Dataset excerpts:
┄┄┄┄┄┄┄┄┄┄

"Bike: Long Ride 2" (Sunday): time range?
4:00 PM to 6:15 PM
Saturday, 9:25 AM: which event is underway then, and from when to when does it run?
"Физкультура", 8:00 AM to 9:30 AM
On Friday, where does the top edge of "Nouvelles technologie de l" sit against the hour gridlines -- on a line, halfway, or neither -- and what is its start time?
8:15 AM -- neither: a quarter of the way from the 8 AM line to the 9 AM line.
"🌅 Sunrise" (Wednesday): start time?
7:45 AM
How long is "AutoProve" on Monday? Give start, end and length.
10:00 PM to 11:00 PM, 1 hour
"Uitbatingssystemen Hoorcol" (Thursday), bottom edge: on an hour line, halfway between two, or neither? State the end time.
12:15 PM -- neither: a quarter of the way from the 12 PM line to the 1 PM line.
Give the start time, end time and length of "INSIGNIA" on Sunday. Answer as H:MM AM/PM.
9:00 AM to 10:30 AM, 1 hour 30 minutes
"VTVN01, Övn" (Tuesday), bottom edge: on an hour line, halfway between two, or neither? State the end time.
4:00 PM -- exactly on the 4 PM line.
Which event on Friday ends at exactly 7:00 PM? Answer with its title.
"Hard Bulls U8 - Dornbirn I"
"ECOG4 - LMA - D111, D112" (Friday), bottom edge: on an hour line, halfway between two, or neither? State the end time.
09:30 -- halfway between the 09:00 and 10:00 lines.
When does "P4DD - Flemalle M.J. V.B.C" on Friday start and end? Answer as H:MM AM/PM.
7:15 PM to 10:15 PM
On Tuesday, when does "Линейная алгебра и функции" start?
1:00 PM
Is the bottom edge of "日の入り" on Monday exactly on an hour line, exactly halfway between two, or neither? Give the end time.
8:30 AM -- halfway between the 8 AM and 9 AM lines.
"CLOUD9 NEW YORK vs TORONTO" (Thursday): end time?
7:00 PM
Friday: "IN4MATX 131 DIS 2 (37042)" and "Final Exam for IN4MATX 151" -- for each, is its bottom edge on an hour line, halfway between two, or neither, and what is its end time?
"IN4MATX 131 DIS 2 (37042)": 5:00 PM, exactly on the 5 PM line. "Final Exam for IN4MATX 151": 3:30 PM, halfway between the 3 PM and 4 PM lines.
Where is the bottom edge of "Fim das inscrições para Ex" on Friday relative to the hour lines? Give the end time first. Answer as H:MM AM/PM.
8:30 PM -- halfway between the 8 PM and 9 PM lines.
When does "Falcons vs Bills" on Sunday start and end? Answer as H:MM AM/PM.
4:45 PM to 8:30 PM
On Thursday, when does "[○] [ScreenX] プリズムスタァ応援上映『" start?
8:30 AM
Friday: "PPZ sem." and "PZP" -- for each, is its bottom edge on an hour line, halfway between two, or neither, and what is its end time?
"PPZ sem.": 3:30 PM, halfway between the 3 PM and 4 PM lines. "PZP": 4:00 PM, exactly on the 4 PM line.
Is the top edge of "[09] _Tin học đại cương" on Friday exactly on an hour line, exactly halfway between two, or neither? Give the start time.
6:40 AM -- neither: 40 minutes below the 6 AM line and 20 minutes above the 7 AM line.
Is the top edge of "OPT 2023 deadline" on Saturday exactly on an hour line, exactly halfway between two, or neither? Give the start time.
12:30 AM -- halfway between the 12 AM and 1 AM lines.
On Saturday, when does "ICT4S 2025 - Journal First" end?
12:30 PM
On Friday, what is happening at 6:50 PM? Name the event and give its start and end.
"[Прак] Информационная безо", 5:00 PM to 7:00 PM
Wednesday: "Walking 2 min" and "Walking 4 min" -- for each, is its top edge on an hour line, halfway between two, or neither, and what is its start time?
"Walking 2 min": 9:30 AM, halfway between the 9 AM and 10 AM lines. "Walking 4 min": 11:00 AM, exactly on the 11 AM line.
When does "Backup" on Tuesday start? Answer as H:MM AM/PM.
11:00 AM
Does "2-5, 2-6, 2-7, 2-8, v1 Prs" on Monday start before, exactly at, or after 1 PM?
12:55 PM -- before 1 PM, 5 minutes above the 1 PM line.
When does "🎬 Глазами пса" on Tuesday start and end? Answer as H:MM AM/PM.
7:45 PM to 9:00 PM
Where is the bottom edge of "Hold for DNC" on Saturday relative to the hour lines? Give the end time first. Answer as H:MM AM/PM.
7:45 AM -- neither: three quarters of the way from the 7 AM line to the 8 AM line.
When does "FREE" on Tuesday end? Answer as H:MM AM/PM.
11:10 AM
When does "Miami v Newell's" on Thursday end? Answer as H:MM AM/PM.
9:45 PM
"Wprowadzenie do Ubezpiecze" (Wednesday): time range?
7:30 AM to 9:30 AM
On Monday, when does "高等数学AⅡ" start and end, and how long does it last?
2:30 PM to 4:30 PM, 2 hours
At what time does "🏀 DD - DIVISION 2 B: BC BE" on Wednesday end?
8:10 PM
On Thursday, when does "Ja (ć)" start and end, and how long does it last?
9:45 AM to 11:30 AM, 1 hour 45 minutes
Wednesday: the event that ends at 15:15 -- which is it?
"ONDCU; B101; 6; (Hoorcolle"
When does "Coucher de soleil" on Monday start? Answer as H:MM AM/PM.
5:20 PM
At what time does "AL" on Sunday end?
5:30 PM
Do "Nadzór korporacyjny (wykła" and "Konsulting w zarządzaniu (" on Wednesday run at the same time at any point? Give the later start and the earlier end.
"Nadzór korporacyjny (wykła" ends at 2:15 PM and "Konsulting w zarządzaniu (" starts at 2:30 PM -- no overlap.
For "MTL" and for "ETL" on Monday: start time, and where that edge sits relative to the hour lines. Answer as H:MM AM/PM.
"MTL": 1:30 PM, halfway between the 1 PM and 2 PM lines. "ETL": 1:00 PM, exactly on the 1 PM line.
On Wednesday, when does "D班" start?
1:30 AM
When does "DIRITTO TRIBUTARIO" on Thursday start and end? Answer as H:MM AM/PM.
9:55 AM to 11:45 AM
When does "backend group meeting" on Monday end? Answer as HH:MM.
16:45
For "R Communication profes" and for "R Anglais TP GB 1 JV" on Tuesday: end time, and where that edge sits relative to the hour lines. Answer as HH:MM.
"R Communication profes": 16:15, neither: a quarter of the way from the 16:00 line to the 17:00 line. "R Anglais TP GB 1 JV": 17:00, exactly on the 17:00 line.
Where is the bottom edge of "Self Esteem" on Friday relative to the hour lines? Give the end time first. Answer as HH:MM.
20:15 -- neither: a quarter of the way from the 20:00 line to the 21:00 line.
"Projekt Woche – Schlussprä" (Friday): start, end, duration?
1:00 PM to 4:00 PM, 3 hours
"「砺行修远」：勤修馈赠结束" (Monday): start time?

┄┄┄┄┄┄┄┄┄┄

■ **What this task involves**: Extract the material from its very first line through the line holding "9:00 AM to 10:30 AM, 1 hour 30 minutes", both ends included, and reproduce those lines unchanged.

■ **Task response**:
"Bike: Long Ride 2" (Sunday): time range?
4:00 PM to 6:15 PM
Saturday, 9:25 AM: which event is underway then, and from when to when does it run?
"Физкультура", 8:00 AM to 9:30 AM
On Friday, where does the top edge of "Nouvelles technologie de l" sit against the hour gridlines -- on a line, halfway, or neither -- and what is its start time?
8:15 AM -- neither: a quarter of the way from the 8 AM line to the 9 AM line.
"🌅 Sunrise" (Wednesday): start time?
7:45 AM
How long is "AutoProve" on Monday? Give start, end and length.
10:00 PM to 11:00 PM, 1 hour
"Uitbatingssystemen Hoorcol" (Thursday), bottom edge: on an hour line, halfway between two, or neither? State the end time.
12:15 PM -- neither: a quarter of the way from the 12 PM line to the 1 PM line.
Give the start time, end time and length of "INSIGNIA" on Sunday. Answer as H:MM AM/PM.
9:00 AM to 10:30 AM, 1 hour 30 minutes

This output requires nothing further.